The code is built using Python 3.10, and we use PyTorch == 2.2.0 and CUDA == 12.1 (It may run with lower versions, but we have not tested it).

We recommend using Miniconda and setting up an environment:

conda create --name memvla python=3.10
conda activate memvla

pip install torch==2.2.0 torchvision==0.17.0 torchaudio==2.2.0 --index-url https://download.pytorch.org/whl/cu121
conda install -c nvidia cuda-nvcc=12.1 cuda-toolkit=12.1 -y

If you need to use the traning code, please also install the Flash Attention, we use flash-attn==2.5.5:

# Install Flash Attention 2.5.5, this is an example for pytorch2.2-cuda12.1
wget https://github.com/Dao-AILab/flash-attention/releases/download/v2.5.5/flash_attn-2.5.5+cu122torch2.2cxx11abiFALSE-cp310-cp310-linux_x86_64.whl
pip install flash_attn-2.5.5+cu122torch2.2cxx11abiFALSE-cp310-cp310-linux_x86_64.whl

Next, clone our repo and install the required packages:

git clone https://github.com/shihao1895/MemoryVLA
cd MemoryVLA
pip install -e .

If you are using an NVIDIA Hopper GPU (e.g., H20) and encounter the error
“Floating point exception (core dumped)”, try reinstalling the specific cuBLAS version below:

# Fix for NVIDIA H20: "Floating point exception (core dumped)"
pip install nvidia-cublas-cu12==12.4.5.8

Training

Prepare training dataset with RLDS format:

LIBERO (including Spatial, Object, Goal, Long-10, Long-90 suites)
Bridge from Open X-Embodiment (OXE)
Fractal from Open X-Embodiment (OXE)

# Make sure you have git-lfs installed (https://git-lfs.com)
git lfs install
# Download the LIBERO dataset (processed, ~22 GB)
git clone https://huggingface.co/datasets/shihao1895/libero-rlds
# Download the Bridge dataset (processed, ~157 GB)
git clone https://huggingface.co/datasets/shihao1895/bridge-rlds
# Download the Fractal dataset (processed)
git clone https://huggingface.co/datasets/shihao1895/fractal-rlds

Download pretrained model, we use OpenVLA Pretrained Model for LIBERO training, and CogACT Pretrained Model for Bridge and Fractal training.
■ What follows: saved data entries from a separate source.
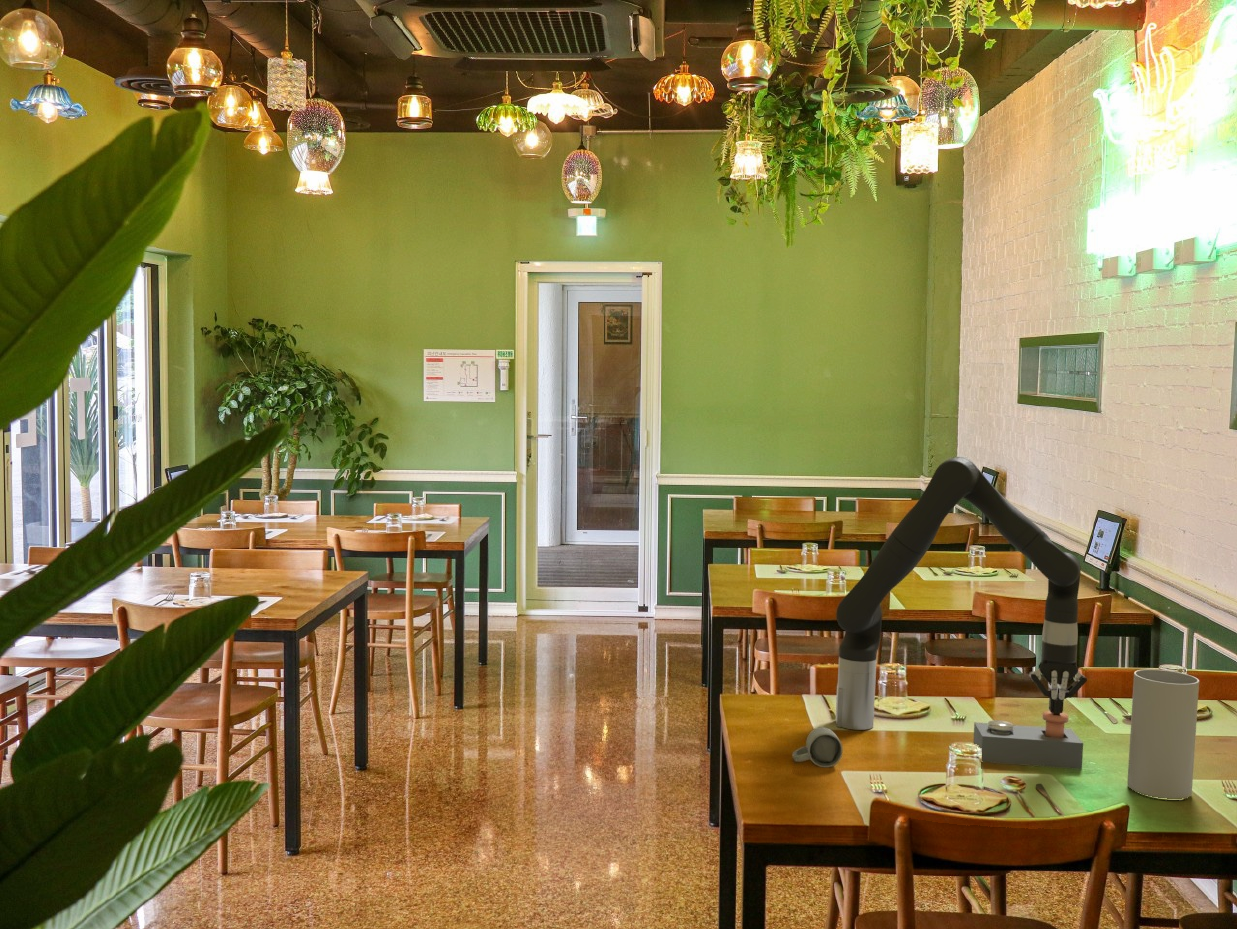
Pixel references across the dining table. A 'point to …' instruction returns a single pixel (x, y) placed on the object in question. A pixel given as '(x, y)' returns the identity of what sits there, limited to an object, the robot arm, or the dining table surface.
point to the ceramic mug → (820, 748)
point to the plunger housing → (1029, 747)
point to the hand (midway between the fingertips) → (1055, 714)
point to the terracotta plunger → (1054, 724)
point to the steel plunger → (1000, 727)
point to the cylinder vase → (1163, 733)
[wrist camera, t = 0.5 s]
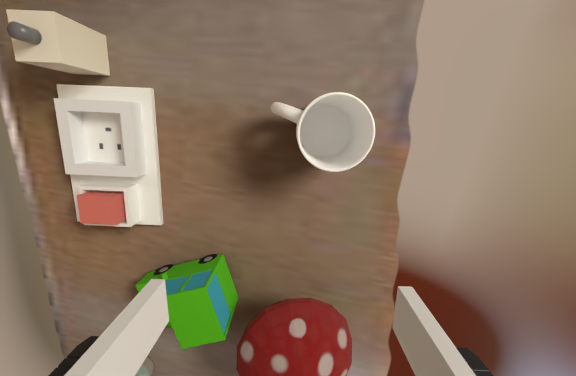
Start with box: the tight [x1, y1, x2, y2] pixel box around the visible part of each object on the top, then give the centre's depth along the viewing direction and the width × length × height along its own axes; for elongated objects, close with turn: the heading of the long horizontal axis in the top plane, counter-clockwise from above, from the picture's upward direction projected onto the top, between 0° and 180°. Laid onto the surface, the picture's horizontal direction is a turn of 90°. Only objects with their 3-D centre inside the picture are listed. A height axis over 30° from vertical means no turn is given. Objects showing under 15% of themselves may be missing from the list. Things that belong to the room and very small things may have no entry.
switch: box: [76, 192, 125, 225], centre depth 37 cm, size 4×5×2 cm
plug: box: [6, 9, 110, 76], centre depth 31 cm, size 5×5×10 cm
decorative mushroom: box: [237, 298, 352, 376], centre depth 38 cm, size 16×16×15 cm
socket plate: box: [54, 84, 163, 227], centre depth 38 cm, size 20×13×3 cm, turn 178°
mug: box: [271, 92, 375, 172], centre depth 33 cm, size 12×8×10 cm
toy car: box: [135, 254, 239, 349], centre depth 39 cm, size 10×13×10 cm
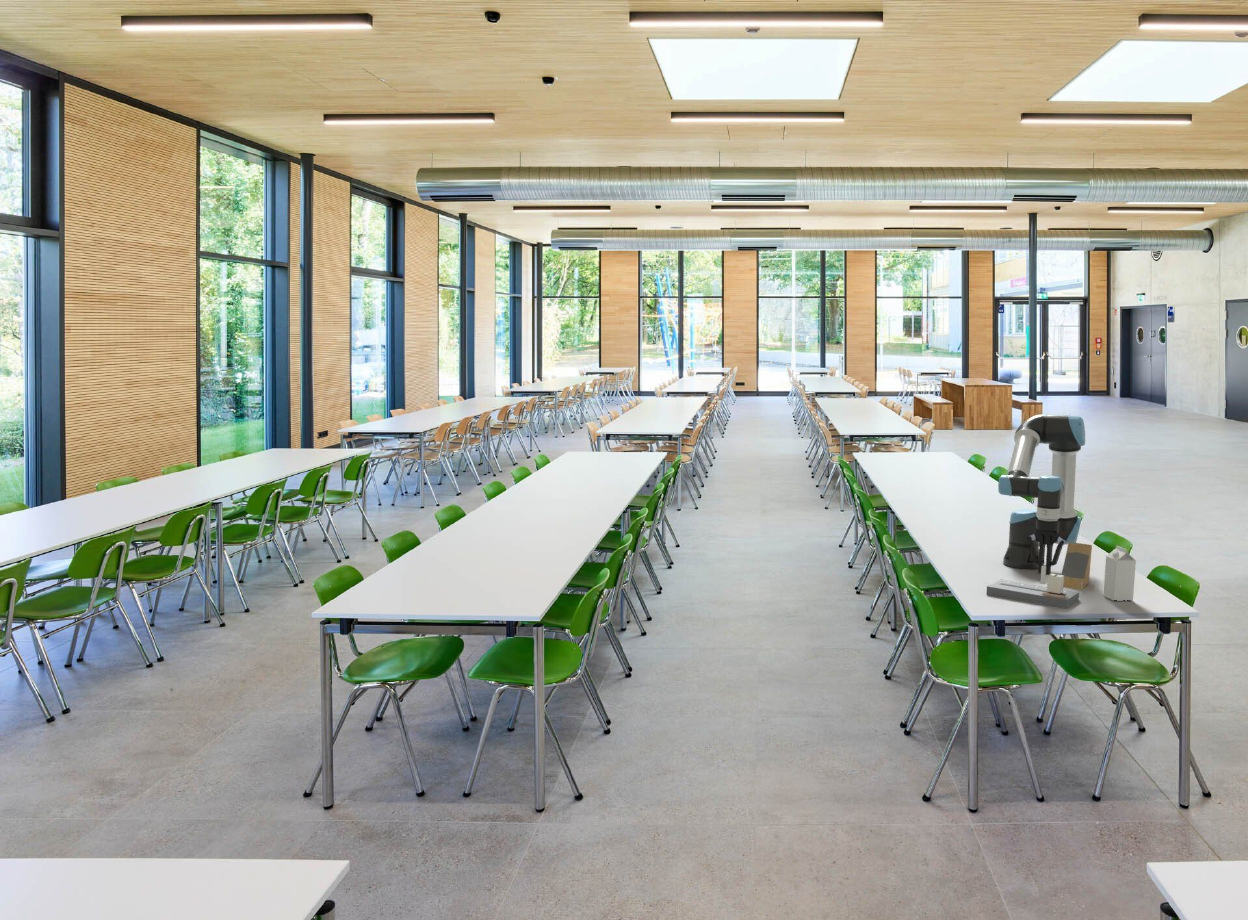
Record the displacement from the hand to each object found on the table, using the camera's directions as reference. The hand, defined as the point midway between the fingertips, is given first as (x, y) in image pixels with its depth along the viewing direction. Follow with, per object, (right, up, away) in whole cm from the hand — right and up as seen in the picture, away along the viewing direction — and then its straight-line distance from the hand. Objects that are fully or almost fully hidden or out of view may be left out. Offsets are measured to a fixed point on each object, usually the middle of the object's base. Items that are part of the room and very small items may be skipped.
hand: (1043, 583), depth 341 cm
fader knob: (+3, -3, -2) cm, 5 cm away
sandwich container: (+21, -4, +22) cm, 31 cm away
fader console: (-3, -6, +3) cm, 7 cm away
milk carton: (+28, -6, +2) cm, 28 cm away
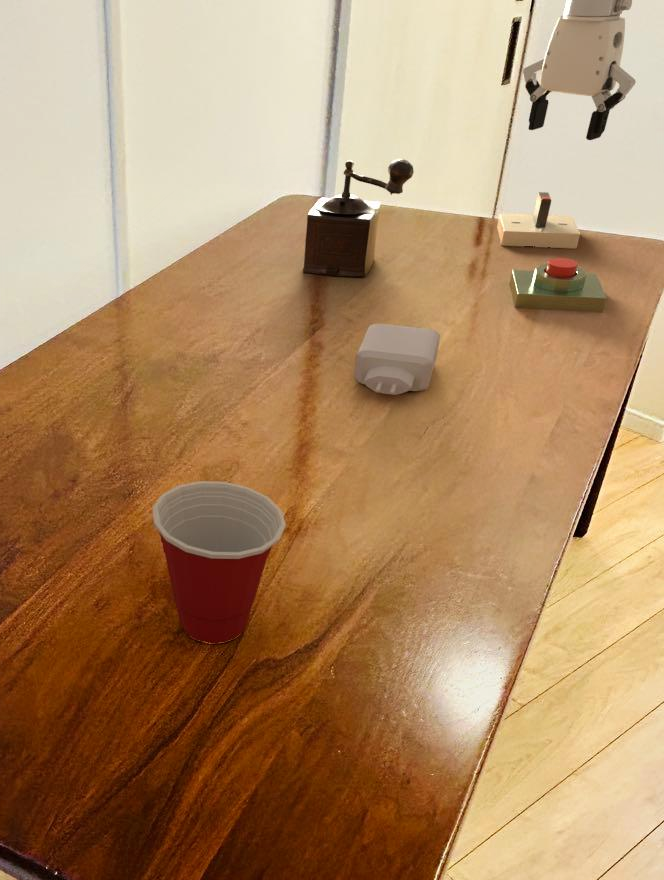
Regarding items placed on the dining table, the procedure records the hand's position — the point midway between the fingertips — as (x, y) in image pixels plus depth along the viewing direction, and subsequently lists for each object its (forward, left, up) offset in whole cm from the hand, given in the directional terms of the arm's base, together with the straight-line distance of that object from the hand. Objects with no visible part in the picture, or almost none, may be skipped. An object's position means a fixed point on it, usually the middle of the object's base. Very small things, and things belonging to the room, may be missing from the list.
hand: (563, 133), depth 140 cm
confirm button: (-1, +20, -15) cm, 25 cm away
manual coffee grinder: (+29, +11, -19) cm, 37 cm away
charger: (+22, +53, -19) cm, 61 cm away
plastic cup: (+36, +103, -19) cm, 111 cm away
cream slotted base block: (-1, -8, -19) cm, 20 cm away
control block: (-1, +20, -19) cm, 27 cm away
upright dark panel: (-1, -8, -16) cm, 18 cm away
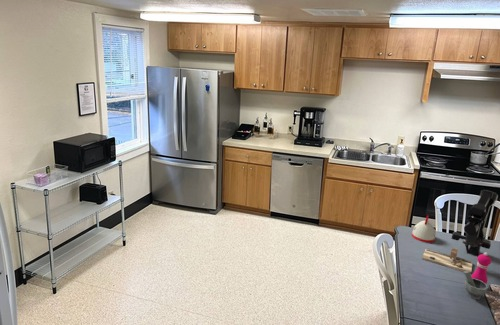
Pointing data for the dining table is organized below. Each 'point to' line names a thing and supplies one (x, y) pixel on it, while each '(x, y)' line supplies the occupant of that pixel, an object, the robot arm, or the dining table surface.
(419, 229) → the white dome
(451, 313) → the dining table surface
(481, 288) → the mortar and pestle
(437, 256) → the gauge board
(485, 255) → the pepper mill
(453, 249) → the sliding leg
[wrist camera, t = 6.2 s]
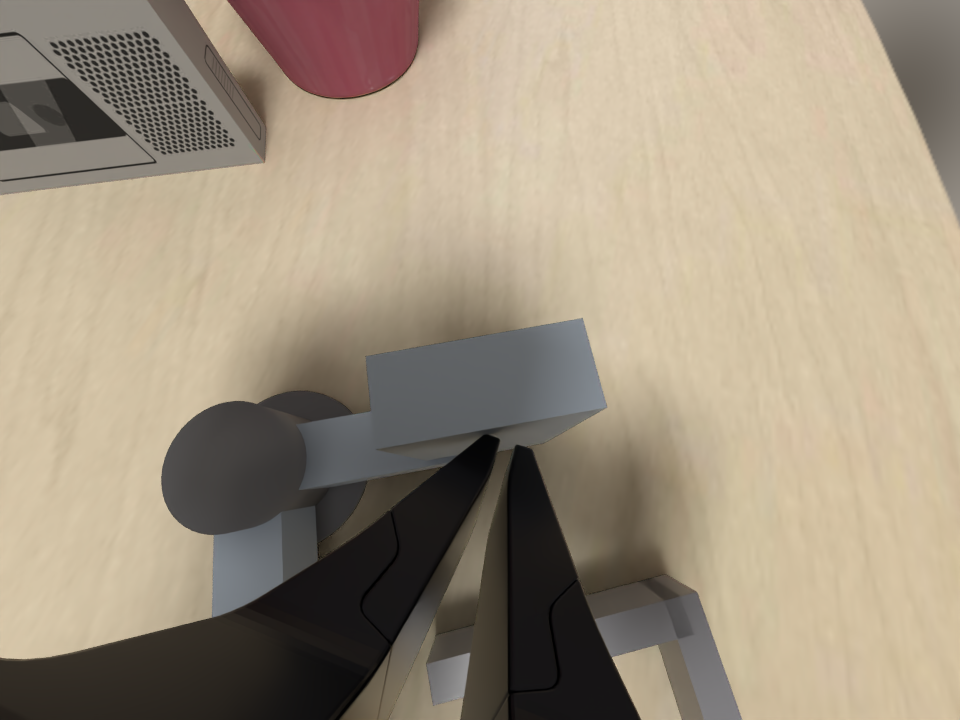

# Download OpenVLA pretrained checkpoint (~30 GB)
git clone https://huggingface.co/openvla/openvla-7b-prismatic

# Download CogACT pretrained checkpoint (~31 GB)
git clone https://huggingface.co/CogACT/CogACT-Large

Train the model on different datasets

Before training, modify several parameters in the corresponding scripts, such as hf_token, wandb_entity, checkpoint paths, dataset paths, and log directories.

We train on a single node with 8× NVIDIA A100 GPUs.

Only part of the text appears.